Voraussichtlich im Mai 2023 wird das Stimmvolk über eine kantonale Volksinitiative der SVP zu befinden haben, die eine «erhebliche» Reduktion der Sozialhilfeleistungen für «Scheinflüchtlinge» verlangt. Der Kantonsrat empfiehlt das Begehren deutlich zur Ablehnung (74:19 Stimmen), dabei wurde in der Debatte am Dienstag nicht mit Populismusvorwürfen an die SVP gespart.

«Typische Polemik einer Partei, die immer wieder die gleichen paar Themen bearbeitet.»

So schimpfte SP-Sprecher Hardy Jäggi (Recherswil). Da werde ein «populistisches Narrativ» bedient, das es in der Realität gar nicht gebe, meinte Anna Engeler (Grüne, Olten). Aber auch im bürgerlichen Lager konnte man der Forderung nichts abgewinnen. Die verlangte Kürzung würde letztlich bloss zu sozialen Notständen, mehr Schwarzarbeit und Kriminalität führen, so FDP-Sprecher Daniel Cartier (Gretzenbach). Da verwende man die Energie besser für Integrationsmassnahmen, damit Asylsuchende dem Sozialstaat eben nicht zur Last fallen.
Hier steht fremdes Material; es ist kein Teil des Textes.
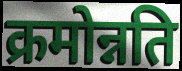
क्रमोन्नति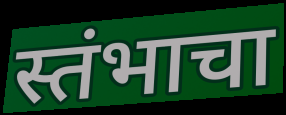
स्तंभाचा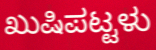
ಖುಷಿಪಟ್ಟಳು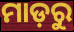
ମାଡ଼ରୁ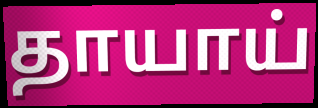
தாயாய்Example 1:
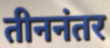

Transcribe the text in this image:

तीननंतर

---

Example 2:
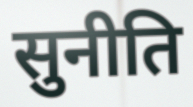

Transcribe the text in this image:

सुनीति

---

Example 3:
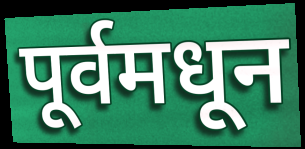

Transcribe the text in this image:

पूर्वमधून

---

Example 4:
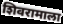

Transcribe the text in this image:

शिवरामाला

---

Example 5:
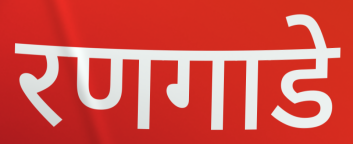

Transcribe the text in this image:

रणगाडे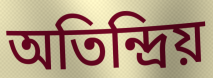
অতিন্দ্রিয়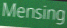
Mensing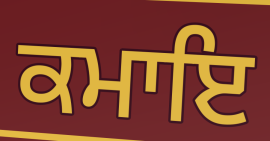
ਕਮਾਇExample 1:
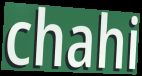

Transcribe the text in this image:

chahi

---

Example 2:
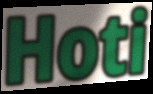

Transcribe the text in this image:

Hoti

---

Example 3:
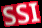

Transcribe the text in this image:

SSI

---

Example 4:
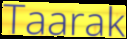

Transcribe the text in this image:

Taarak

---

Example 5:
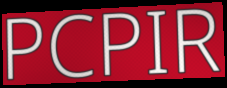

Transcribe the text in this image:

PCPIR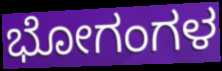
ಭೋಗಂಗಳ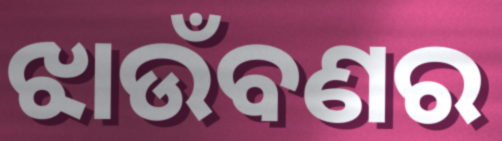
ଝାଉଁବଣରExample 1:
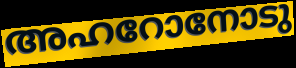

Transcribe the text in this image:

അഹറോനോടു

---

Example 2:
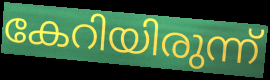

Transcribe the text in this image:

കേറിയിരുന്ന്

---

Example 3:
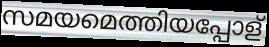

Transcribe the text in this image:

സമയമെത്തിയപ്പോള്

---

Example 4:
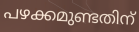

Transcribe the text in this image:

പഴക്കമുണ്ടതിന്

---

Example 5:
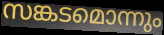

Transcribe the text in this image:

സങ്കടമൊന്നും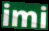
imiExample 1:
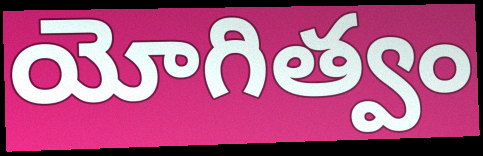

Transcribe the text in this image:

యోగిత్వం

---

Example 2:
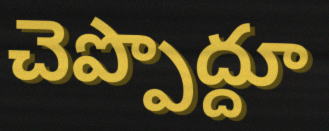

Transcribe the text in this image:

చెప్పొద్దూ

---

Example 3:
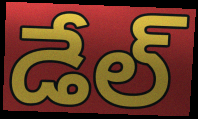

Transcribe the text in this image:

డేల్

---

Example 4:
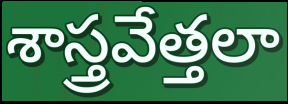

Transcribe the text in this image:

శాస్త్రవేత్తలా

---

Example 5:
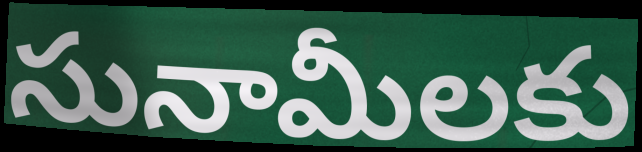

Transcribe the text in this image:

సునామీలకు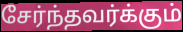
சேர்ந்தவர்க்கும்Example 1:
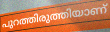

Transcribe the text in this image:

പുറത്തിരുത്തിയാണ്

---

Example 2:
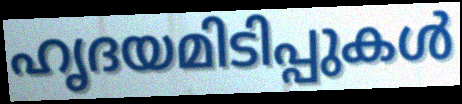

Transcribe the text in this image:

ഹൃദയമിടിപ്പുകൾ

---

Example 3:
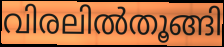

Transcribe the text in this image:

വിരലിൽതൂങ്ങി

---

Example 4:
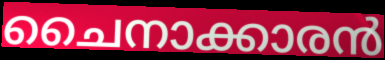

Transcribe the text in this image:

ചൈനാക്കാരൻ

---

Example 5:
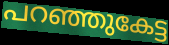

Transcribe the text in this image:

പറഞ്ഞുകേട്ടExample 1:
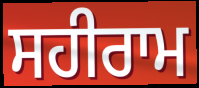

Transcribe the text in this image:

ਸਹੀਰਾਮ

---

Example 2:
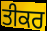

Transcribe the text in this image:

ਤੀਕਰ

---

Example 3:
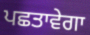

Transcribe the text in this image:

ਪਛਤਾਵੇਗਾ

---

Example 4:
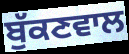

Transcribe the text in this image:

ਬੁੱਕਣਵਾਲ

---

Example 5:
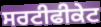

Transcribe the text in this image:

ਸਰਟੀਫੀਕੇਟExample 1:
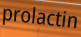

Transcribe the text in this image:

prolactin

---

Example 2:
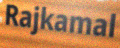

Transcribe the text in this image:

Rajkamal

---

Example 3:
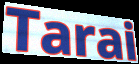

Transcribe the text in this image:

Tarai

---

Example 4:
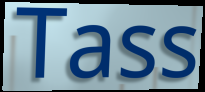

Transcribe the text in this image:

Tass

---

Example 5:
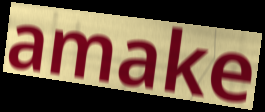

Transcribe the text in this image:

amakeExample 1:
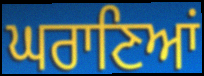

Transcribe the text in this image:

ਘਰਾਣਿਆਂ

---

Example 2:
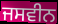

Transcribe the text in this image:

ਜਸਵੀਨ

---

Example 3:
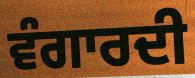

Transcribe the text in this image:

ਵੰਗਾਰਦੀ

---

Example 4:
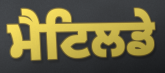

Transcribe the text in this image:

ਮੈਟਿਲਡੇ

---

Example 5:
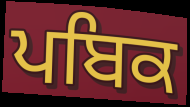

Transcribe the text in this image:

ਪਬਿਕ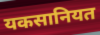
यकसानियत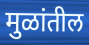
मुळांतील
Das Argument steht vor dem Hintergrund, dass der im Initiativtitel verwendete Begriff «Scheinflüchtlinge» unter anderen auch vorläufig Aufgenommene einbezieht: Personen ohne Flüchtlingsstatus, die das Land aber auf absehbare Zeit nicht mehr verlassen werden. Die Sozialhilfeleistungen (für den Grundbedarf) liegen für diese Gruppe wie für Asylsuchende im laufenden Verfahren schon heute 20 Prozent unter den SKOS-Richtlinien.